▶ [Requirement]:
Copy out everything from the beginning of the records down to and including the line that contains "contrast brightness saturation: contrast", character for character.

▶ [Source records]:
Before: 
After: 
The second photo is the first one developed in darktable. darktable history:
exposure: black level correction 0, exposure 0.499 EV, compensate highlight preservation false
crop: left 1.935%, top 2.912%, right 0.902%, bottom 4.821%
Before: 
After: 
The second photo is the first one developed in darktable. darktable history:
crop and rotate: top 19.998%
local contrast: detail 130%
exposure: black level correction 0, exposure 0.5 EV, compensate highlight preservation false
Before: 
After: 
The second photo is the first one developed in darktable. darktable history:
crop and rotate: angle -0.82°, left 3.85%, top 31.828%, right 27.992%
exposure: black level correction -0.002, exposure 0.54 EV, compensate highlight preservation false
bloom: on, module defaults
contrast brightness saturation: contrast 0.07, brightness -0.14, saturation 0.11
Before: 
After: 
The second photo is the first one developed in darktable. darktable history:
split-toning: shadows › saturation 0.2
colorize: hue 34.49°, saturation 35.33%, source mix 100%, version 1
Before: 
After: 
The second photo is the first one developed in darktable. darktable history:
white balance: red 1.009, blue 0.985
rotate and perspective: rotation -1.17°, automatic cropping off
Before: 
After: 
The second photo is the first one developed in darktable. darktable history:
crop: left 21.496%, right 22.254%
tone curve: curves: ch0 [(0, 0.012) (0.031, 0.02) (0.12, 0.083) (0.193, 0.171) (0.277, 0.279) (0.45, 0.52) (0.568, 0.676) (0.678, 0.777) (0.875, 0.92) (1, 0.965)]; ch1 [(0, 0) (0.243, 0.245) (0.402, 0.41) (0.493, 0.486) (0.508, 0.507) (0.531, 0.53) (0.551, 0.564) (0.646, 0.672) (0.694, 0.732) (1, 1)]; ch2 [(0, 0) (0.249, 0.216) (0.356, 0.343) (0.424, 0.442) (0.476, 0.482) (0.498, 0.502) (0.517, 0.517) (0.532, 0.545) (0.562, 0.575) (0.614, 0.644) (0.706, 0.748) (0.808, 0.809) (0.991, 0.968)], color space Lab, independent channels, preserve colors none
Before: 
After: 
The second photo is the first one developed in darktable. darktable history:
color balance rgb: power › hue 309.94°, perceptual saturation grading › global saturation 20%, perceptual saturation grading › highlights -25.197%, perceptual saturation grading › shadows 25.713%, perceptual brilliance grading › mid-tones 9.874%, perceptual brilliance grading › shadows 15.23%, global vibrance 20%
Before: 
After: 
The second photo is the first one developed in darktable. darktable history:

▶ [Complete response]:
Before: 
After: 
The second photo is the first one developed in darktable. darktable history:
exposure: black level correction 0, exposure 0.499 EV, compensate highlight preservation false
crop: left 1.935%, top 2.912%, right 0.902%, bottom 4.821%
Before: 
After: 
The second photo is the first one developed in darktable. darktable history:
crop and rotate: top 19.998%
local contrast: detail 130%
exposure: black level correction 0, exposure 0.5 EV, compensate highlight preservation false
Before: 
After: 
The second photo is the first one developed in darktable. darktable history:
crop and rotate: angle -0.82°, left 3.85%, top 31.828%, right 27.992%
exposure: black level correction -0.002, exposure 0.54 EV, compensate highlight preservation false
bloom: on, module defaults
contrast brightness saturation: contrast 0.07, brightness -0.14, saturation 0.11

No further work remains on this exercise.